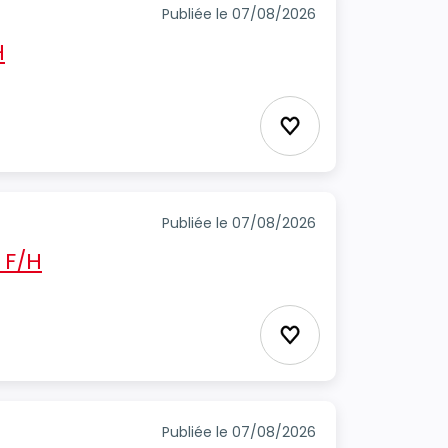
Publiée le 07/08/2026
H
Ajouter aux favori
Publiée le 07/08/2026
 F/H
Ajouter aux favori
Publiée le 07/08/2026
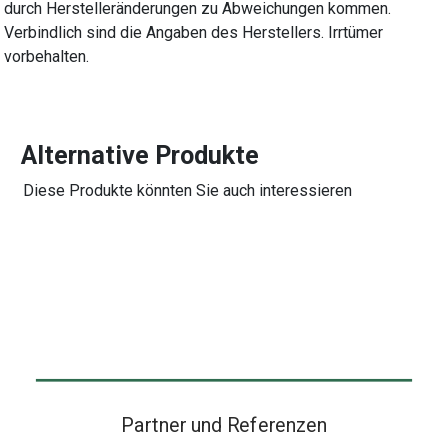
durch Herstelleränderungen zu Abweichungen kommen.
Verbindlich sind die Angaben des Herstellers. Irrtümer
vorbehalten.
Alternative Produkte
Diese Produkte könnten Sie auch interessieren
Partner und Referenzen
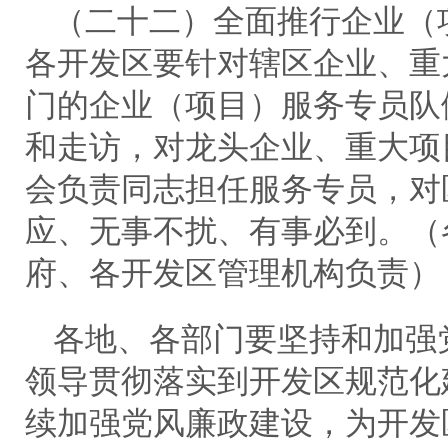
（二十二）全面推行企业（
各开发区要针对辖区企业、重
门的企业（项目）服务专员队
和走访，对龙头企业、重大项
会负责同志担任服务专员，对
应、无事不扰、有事必到。（
府、各开发区管理机构负责）
各地、各部门要坚持和加强
领导贯彻落实到开发区规范化
续加强党风廉政建设，为开发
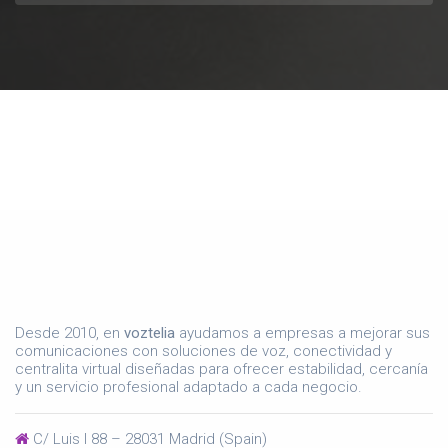
Desde 2010, en
voztelia
ayudamos a empresas a mejorar sus
comunicaciones con soluciones de voz, conectividad y
centralita virtual diseñadas para ofrecer estabilidad, cercanía
y un servicio profesional adaptado a cada negocio.
C/ Luis I 88 – 28031 Madrid (Spain)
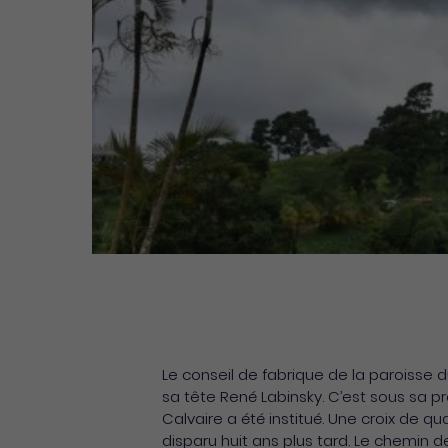
Le conseil de fabrique de la paroisse 
sa tête René Labinsky. C’est sous sa p
Calvaire a été institué. Une croix de q
disparu huit ans plus tard. Le chemin de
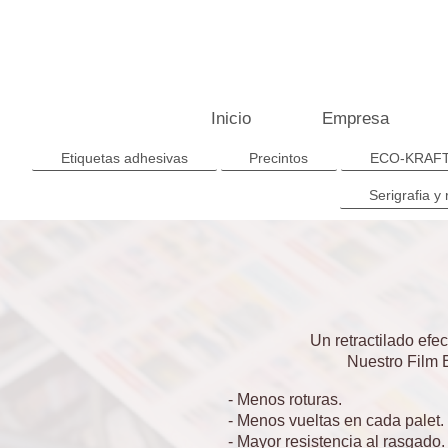
Inicio
Empresa
Etiquetas adhesivas
Precintos
ECO-KRAF
Serigrafia y 
Un retractilado ef
Nuestro Film
- Menos roturas.
- Menos vueltas en cada palet.
- Mayor resistencia al rasgado.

++++

To-do item
Could you reproduce the text of all the items above word for word, keeping each line as it appears? Leave the pictures out of your answer.

Task answer
Publiée le 07/08/2026
H
Ajouter aux favori
Publiée le 07/08/2026
 F/H
Ajouter aux favori
Publiée le 07/08/2026
durch Herstelleränderungen zu Abweichungen kommen.
Verbindlich sind die Angaben des Herstellers. Irrtümer
vorbehalten.
Alternative Produkte
Diese Produkte könnten Sie auch interessieren
Partner und Referenzen
（二十二）全面推行企业（
各开发区要针对辖区企业、重
门的企业（项目）服务专员队
和走访，对龙头企业、重大项
会负责同志担任服务专员，对
应、无事不扰、有事必到。（
府、各开发区管理机构负责）
各地、各部门要坚持和加强
领导贯彻落实到开发区规范化
续加强党风廉政建设，为开发
Desde 2010, en
voztelia
ayudamos a empresas a mejorar sus
comunicaciones con soluciones de voz, conectividad y
centralita virtual diseñadas para ofrecer estabilidad, cercanía
y un servicio profesional adaptado a cada negocio.
C/ Luis I 88 – 28031 Madrid (Spain)
Le conseil de fabrique de la paroisse 
sa tête René Labinsky. C’est sous sa p
Calvaire a été institué. Une croix de q
disparu huit ans plus tard. Le chemin de
Inicio
Empresa
Etiquetas adhesivas
Precintos
ECO-KRAF
Serigrafia y 
Un retractilado ef
Nuestro Film
- Menos roturas.
- Menos vueltas en cada palet.
- Mayor resistencia al rasgado.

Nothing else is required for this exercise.